Mexico | Remains found in 45 bags match the eight missing youths

(Mexico City) Human remains found inside 45 bags abandoned at the bottom of a ravine in the Mexican state of Jalisco match eight young call center workers who have been missing since late May, authorities said local on Tuesday.




Last week in Zapopan, a suburb of Guadalajara (west), investigators launched in search of these eight employees of the same call center had found human remains in a ravine 40 meters deep.

” The evidence […] confirm that they correspond to the young people who worked in a call center in Zapopan and were reported missing,” the state government of Jalisco informed in a statement, based on the report of forensic experts.

The victims, two women and six men in their 30s, were last seen between May 20 and May 22, according to family alerts.

Their remains were discovered in the same area as their workplace.

The federal government, based on initial investigative elements, indicated that the call center was involved in various illegal activities, such as real estate fraud and telephone scams.

15,000 missing

The state of Jalisco is the state with the most missing people in Mexico, with more than 15,000 since 1962.

As of 2021, some 70 bags containing the human remains belonging to 11 people had been discovered in Tonala, near Guadalajara, the state capital.

On Tuesday, the state prosecutor’s office announced that 27 bodies were discovered on May 25 in the municipality of Tlajomulco de Zuniga, also in the suburbs of Guadalajara. Eight bodies have been identified.

From December 2018 to April 2023, 136 clandestine graves were spotted in the state of Jalisco alone, with 1,573 bodies.

These serial disappearances “result from the decision of the Cartel de Jalisco-Nouvelle Génération (CJNG) in 2015 to extend its borders. They invaded Michoacán, Jalisco, and moved to Zacatecas and other parts of the country,” triggering bloody battles, security specialist David Saucedo told AFP.

The CJNG is led by Nemesio Oseguera “El Mencho”, wanted by the United States, which offers 10 million dollars to whoever will allow his capture. According to Mr. Saucedco, this cartel is trying to monopolize the drug trade and control more routes to the United States, a strategy that includes the forced recruitment of young people and the extermination of local gangs.

Such news items are daily occurrences in Mexico. On Monday, a “research collective” claimed to have found six corpses in Salamanca, in the state of Guanajuato (center).
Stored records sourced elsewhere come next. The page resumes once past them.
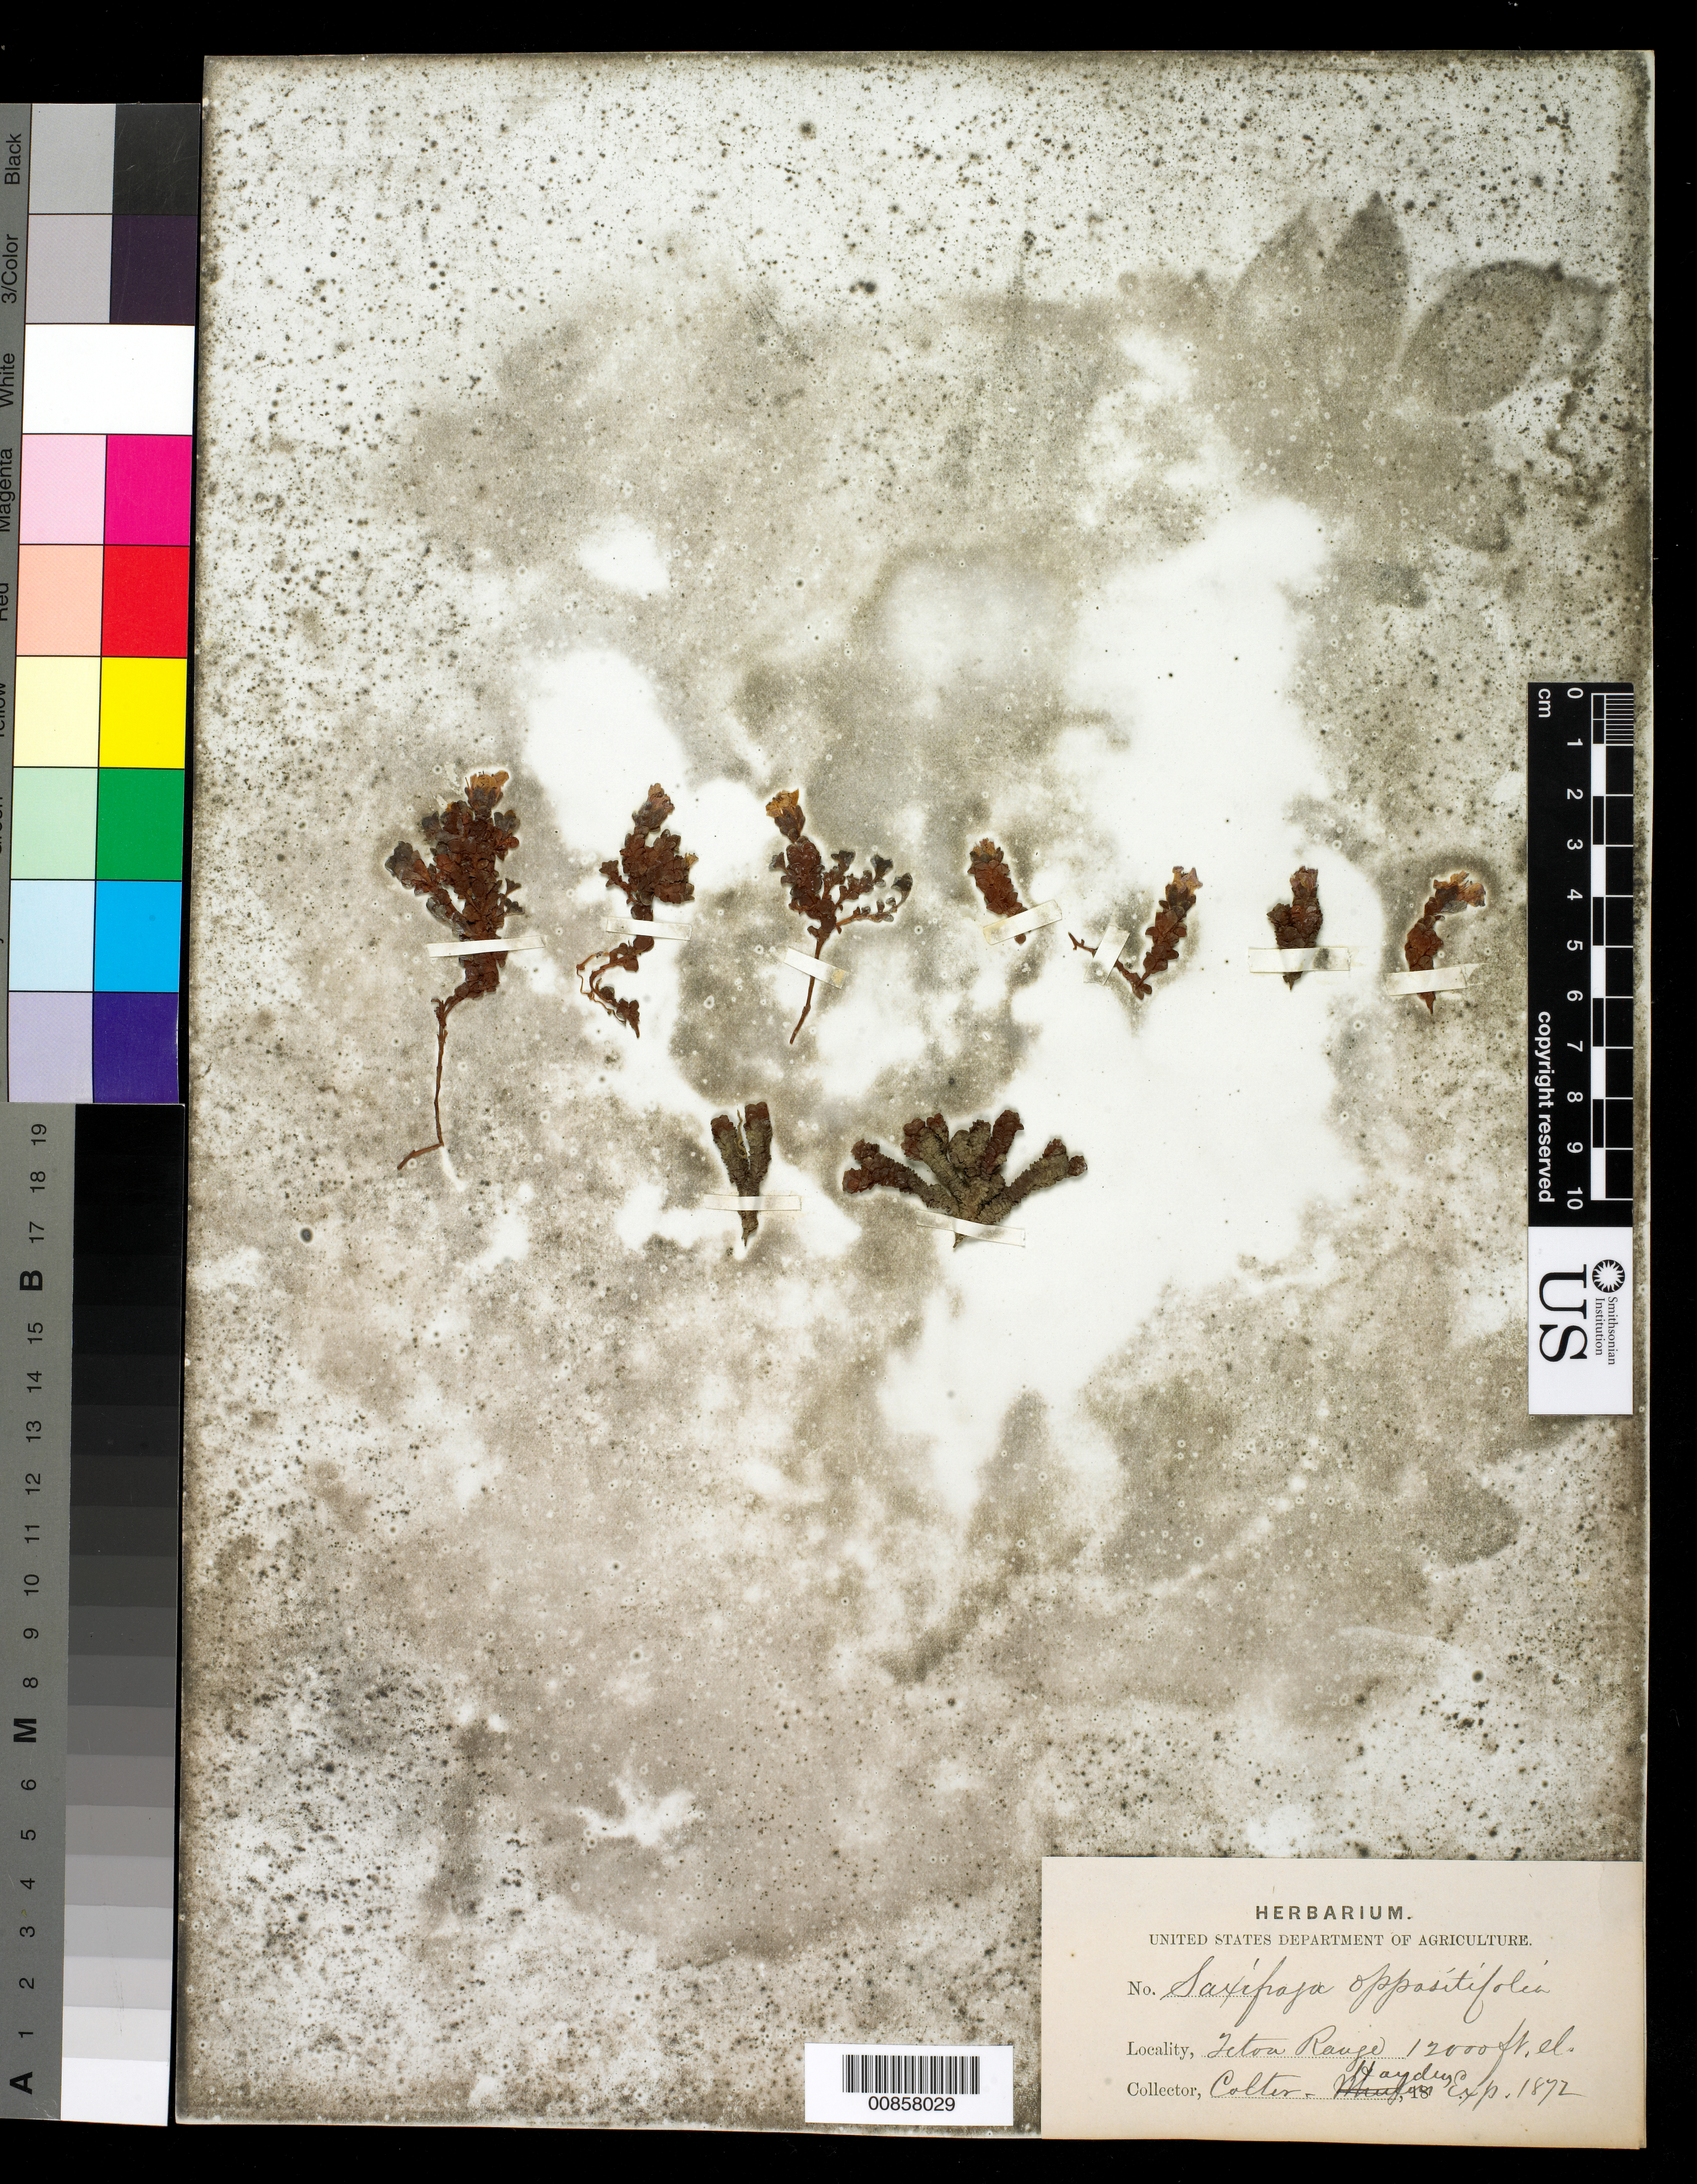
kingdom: Plantae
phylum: Tracheophyta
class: Magnoliopsida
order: Saxifragales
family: Saxifragaceae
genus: Saxifraga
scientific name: Saxifraga oppositifolia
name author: L.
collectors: -- Coulter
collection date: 1872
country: United States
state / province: Wyoming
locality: Teton Range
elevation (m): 3658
And on Tuesday, the prosecutor’s office in Colima, a state in the west of the country, reported the discovery of “92 human remains and bones”, without specifying the number of victims.

Mexico has recorded more than 340,000 murders and some 100,000 disappearances, mainly attributed to criminal organizations, since the launch in December 2006 of a vast and controversial military operation aimed at combating drug trafficking.